>>>

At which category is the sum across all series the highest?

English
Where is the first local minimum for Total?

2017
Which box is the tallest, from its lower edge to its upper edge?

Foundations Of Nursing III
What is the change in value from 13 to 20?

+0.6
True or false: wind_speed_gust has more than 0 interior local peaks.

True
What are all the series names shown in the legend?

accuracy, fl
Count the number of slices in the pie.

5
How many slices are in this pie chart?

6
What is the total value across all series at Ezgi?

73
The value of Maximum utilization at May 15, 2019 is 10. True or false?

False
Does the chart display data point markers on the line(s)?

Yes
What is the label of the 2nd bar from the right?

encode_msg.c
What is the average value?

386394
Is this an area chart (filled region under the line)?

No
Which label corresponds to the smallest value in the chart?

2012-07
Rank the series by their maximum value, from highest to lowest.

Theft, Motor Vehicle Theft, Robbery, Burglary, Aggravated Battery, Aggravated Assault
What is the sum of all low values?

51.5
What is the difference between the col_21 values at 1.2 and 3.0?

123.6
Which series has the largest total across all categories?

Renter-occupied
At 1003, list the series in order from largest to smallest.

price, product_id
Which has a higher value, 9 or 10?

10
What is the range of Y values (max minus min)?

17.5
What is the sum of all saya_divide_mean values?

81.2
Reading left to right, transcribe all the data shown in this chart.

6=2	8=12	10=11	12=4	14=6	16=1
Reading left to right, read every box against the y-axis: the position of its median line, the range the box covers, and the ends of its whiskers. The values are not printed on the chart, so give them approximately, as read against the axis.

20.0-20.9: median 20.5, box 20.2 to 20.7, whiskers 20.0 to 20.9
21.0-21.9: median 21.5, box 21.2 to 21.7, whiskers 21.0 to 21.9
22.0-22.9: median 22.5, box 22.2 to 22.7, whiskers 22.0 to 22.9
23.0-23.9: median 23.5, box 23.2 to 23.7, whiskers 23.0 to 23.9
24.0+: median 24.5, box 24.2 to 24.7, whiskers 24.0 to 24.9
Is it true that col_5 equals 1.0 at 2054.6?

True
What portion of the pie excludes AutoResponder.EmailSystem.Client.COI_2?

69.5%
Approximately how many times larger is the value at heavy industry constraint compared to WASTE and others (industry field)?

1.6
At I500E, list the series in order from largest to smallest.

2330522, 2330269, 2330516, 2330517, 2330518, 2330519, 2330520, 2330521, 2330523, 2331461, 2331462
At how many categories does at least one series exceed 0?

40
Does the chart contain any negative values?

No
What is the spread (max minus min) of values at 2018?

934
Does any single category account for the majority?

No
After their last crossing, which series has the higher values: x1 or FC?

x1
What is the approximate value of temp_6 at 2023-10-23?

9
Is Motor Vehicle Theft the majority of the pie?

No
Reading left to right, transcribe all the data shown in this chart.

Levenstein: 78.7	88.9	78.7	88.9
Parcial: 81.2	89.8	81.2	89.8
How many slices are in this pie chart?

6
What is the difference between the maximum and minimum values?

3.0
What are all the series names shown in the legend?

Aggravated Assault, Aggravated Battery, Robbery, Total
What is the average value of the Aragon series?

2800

<<<

**Description of the task:**
Reproduce the material exactly from its first line through the line containing "What portion of", including both ends.

**Exercise response:**
At which category is the sum across all series the highest?

English
Where is the first local minimum for Total?

2017
Which box is the tallest, from its lower edge to its upper edge?

Foundations Of Nursing III
What is the change in value from 13 to 20?

+0.6
True or false: wind_speed_gust has more than 0 interior local peaks.

True
What are all the series names shown in the legend?

accuracy, fl
Count the number of slices in the pie.

5
How many slices are in this pie chart?

6
What is the total value across all series at Ezgi?

73
The value of Maximum utilization at May 15, 2019 is 10. True or false?

False
Does the chart display data point markers on the line(s)?

Yes
What is the label of the 2nd bar from the right?

encode_msg.c
What is the average value?

386394
Is this an area chart (filled region under the line)?

No
Which label corresponds to the smallest value in the chart?

2012-07
Rank the series by their maximum value, from highest to lowest.

Theft, Motor Vehicle Theft, Robbery, Burglary, Aggravated Battery, Aggravated Assault
What is the sum of all low values?

51.5
What is the difference between the col_21 values at 1.2 and 3.0?

123.6
Which series has the largest total across all categories?

Renter-occupied
At 1003, list the series in order from largest to smallest.

price, product_id
Which has a higher value, 9 or 10?

10
What is the range of Y values (max minus min)?

17.5
What is the sum of all saya_divide_mean values?

81.2
Reading left to right, transcribe all the data shown in this chart.

6=2	8=12	10=11	12=4	14=6	16=1
Reading left to right, read every box against the y-axis: the position of its median line, the range the box covers, and the ends of its whiskers. The values are not printed on the chart, so give them approximately, as read against the axis.

20.0-20.9: median 20.5, box 20.2 to 20.7, whiskers 20.0 to 20.9
21.0-21.9: median 21.5, box 21.2 to 21.7, whiskers 21.0 to 21.9
22.0-22.9: median 22.5, box 22.2 to 22.7, whiskers 22.0 to 22.9
23.0-23.9: median 23.5, box 23.2 to 23.7, whiskers 23.0 to 23.9
24.0+: median 24.5, box 24.2 to 24.7, whiskers 24.0 to 24.9
Is it true that col_5 equals 1.0 at 2054.6?

True
What portion of the pie excludes AutoResponder.EmailSystem.Client.COI_2?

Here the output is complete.